ParkerVision introduces a "green transmitter" technology for RF modem applications.
ParkerVision integrates the transmitter and power amplifier functions into a single unified system that is configured to achieve the highest efficiency on the market. Control signals are created from baseband data, enabling ParkerVision's nonlinear transmitter technology to create accurate, complex RF waveforms at the desired output level without additional amplification. The agile technology supports all modulated waveforms for any standard, including GSM, EDGE, CDMA, WCDMA, HSUPA, LTE, or TD-SCDMA. The system operates the entire transmit chain in the most efficient state on an instantaneous basis. Handset designers no longer must choose between performance and battery life, while benefiting from reduced heat and enhanced reliability.
ParkerVision pioneered direct-conversion RF receiver technologies using energy-sampling technologies.
At one time, super-heterodyne technology was the mainstay for handset receivers.
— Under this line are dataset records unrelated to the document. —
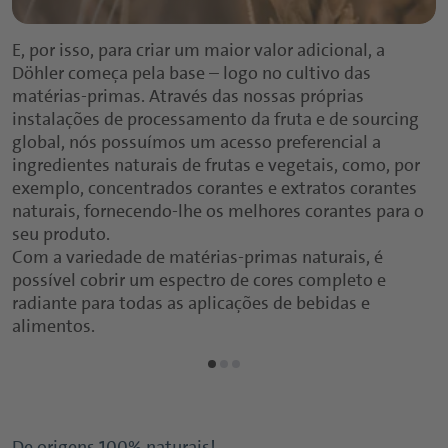
E, por isso, para criar um maior valor adicional, a
Döhler começa pela base – logo no cultivo das
matérias-primas. Através das nossas próprias
instalações de processamento da fruta e de sourcing
global, nós possuímos um acesso preferencial a
ingredientes naturais de frutas e vegetais, como, por
exemplo, concentrados corantes e extratos corantes
naturais, fornecendo-lhe os melhores corantes para o
seu produto.
Com a variedade de matérias-primas naturais, é
possível cobrir um espectro de cores completo e
radiante para todas as aplicações de bebidas e
alimentos.
De origens 100% naturais!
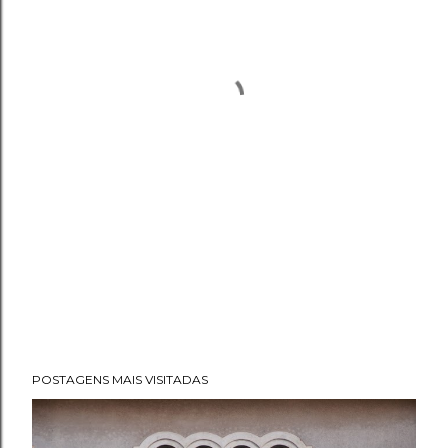
POSTAGENS MAIS VISITADAS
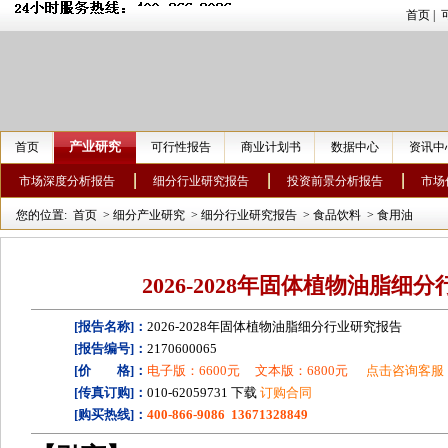
首页
|
产业研究
首页
可行性报告
商业计划书
数据中心
资讯中
市场深度分析报告
细分行业研究报告
投资前景分析报告
市场
您的位置:
首页
>
细分产业研究
>
细分行业研究报告
>
食品饮料
>
食用油
2026-2028年固体植物油脂细
[报告名称]：
2026-2028年固体植物油脂细分行业研究报告
[报告编号]：
2170600065
[价 格]：
电子版：6600元
文本版：6800元
点击咨询客服
[传真订购]：
010-62059731 下载
订购合同
[购买热线]：
400-866-9086 13671328849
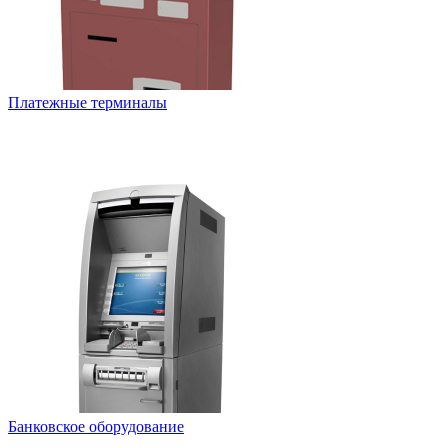
Платежные терминалы
Банковское оборудование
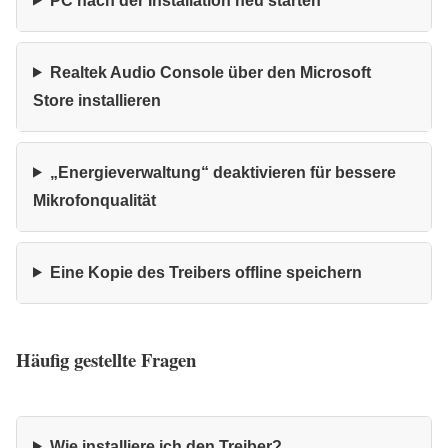
PC nach der Installation neu starten
Realtek Audio Console über den Microsoft
Store installieren
„Energieverwaltung“ deaktivieren für bessere
Mikrofonqualität
Eine Kopie des Treibers offline speichern
Häufig gestellte Fragen
Wie installiere ich den Treiber?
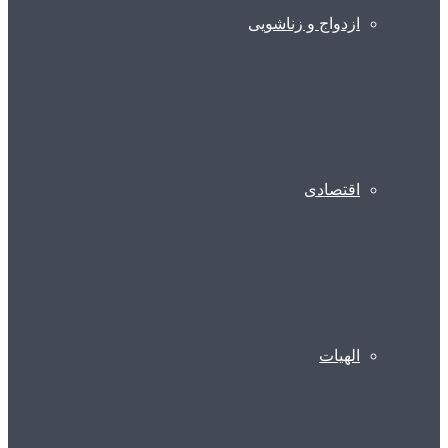
ازدواج و زناشویی
اقتصادی
الهیات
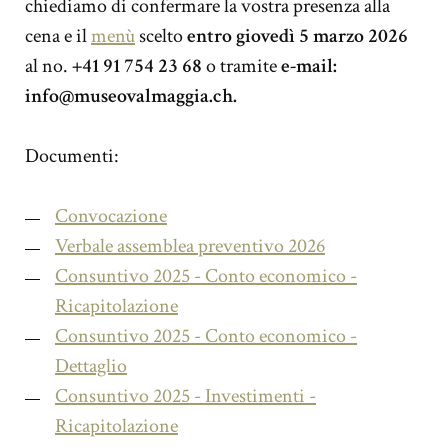
chiediamo di confermare la vostra presenza alla
cena e il
menù
scelto
entro giovedì 5 marzo 2026
al no.
+41 91 754 23 68
o tramite
e-mail:
info@museovalmaggia.ch.
Documenti:
Convocazione
Verbale assemblea preventivo 2026
Consuntivo 2025 - Conto economico -
Ricapitolazione
Consuntivo 2025 - Conto economico -
Dettaglio
Consuntivo 2025 - Investimenti -
Ricapitolazione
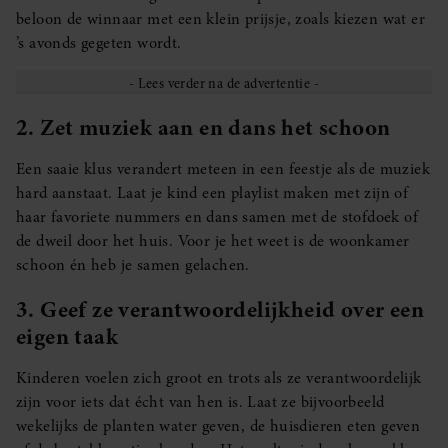
beloon de winnaar met een klein prijsje, zoals kiezen wat er
’s avonds gegeten wordt.
2. Zet muziek aan en dans het schoon
Een saaie klus verandert meteen in een feestje als de muziek
hard aanstaat. Laat je kind een playlist maken met zijn of
haar favoriete nummers en dans samen met de stofdoek of
de dweil door het huis. Voor je het weet is de woonkamer
schoon én heb je samen gelachen.
3. Geef ze verantwoordelijkheid over een
eigen taak
Kinderen voelen zich groot en trots als ze verantwoordelijk
zijn voor iets dat écht van hen is. Laat ze bijvoorbeeld
wekelijks de planten water geven, de huisdieren eten geven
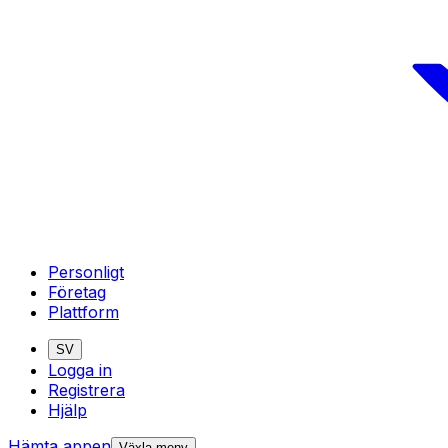
Personligt
Företag
Plattform
SV
Logga in
Registrera
Hjälp
Hämta appen
Växla meny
High performance was achieved through multiple down-conversion steps using conventional mixers that required high L.O. power levels for the desired sensitivity and linearity. This approach was impractical for low-power-CMOS applications, then, and for the highly integrated, deep submicron CMOS transceivers and SoCs, which are found in todays wireless devices.
ParkerVision created a fundamental shift in RF signal processing. Using RF energy sampling technologies, it was first to develop a practical, matched-filter correlator for frequency down-conversion. The technologies provide the highest sensitivity, bandwidth and dynamic range that are available for direct-conversion receivers, in addition to benefits in selectivity and rejection of interference. These benefits are enhanced by eliminating RF signal division between I and Q paths, which result in lower power consumption and better demodulation accuracy.
Better still, the technology has been proven to be compact and cost effective in CMOS technology. The technology enables multimode receivers to be implemented in ever-decreasing CMOS geometries and voltage levels, while facilitating ever-increasing levels of functional integration. By reducing redundancy, silicon area shrinks. By improving dynamic range, fewer resonant structures and external SAW or BAW filters are required. Now, the technology is being applied to a wide range of applications, including handsets, embedded modems, and tablets, that must accommodate various combinations of GSM, EDGE, CDMA, UMTS, TD-CDMA, and LTE standards.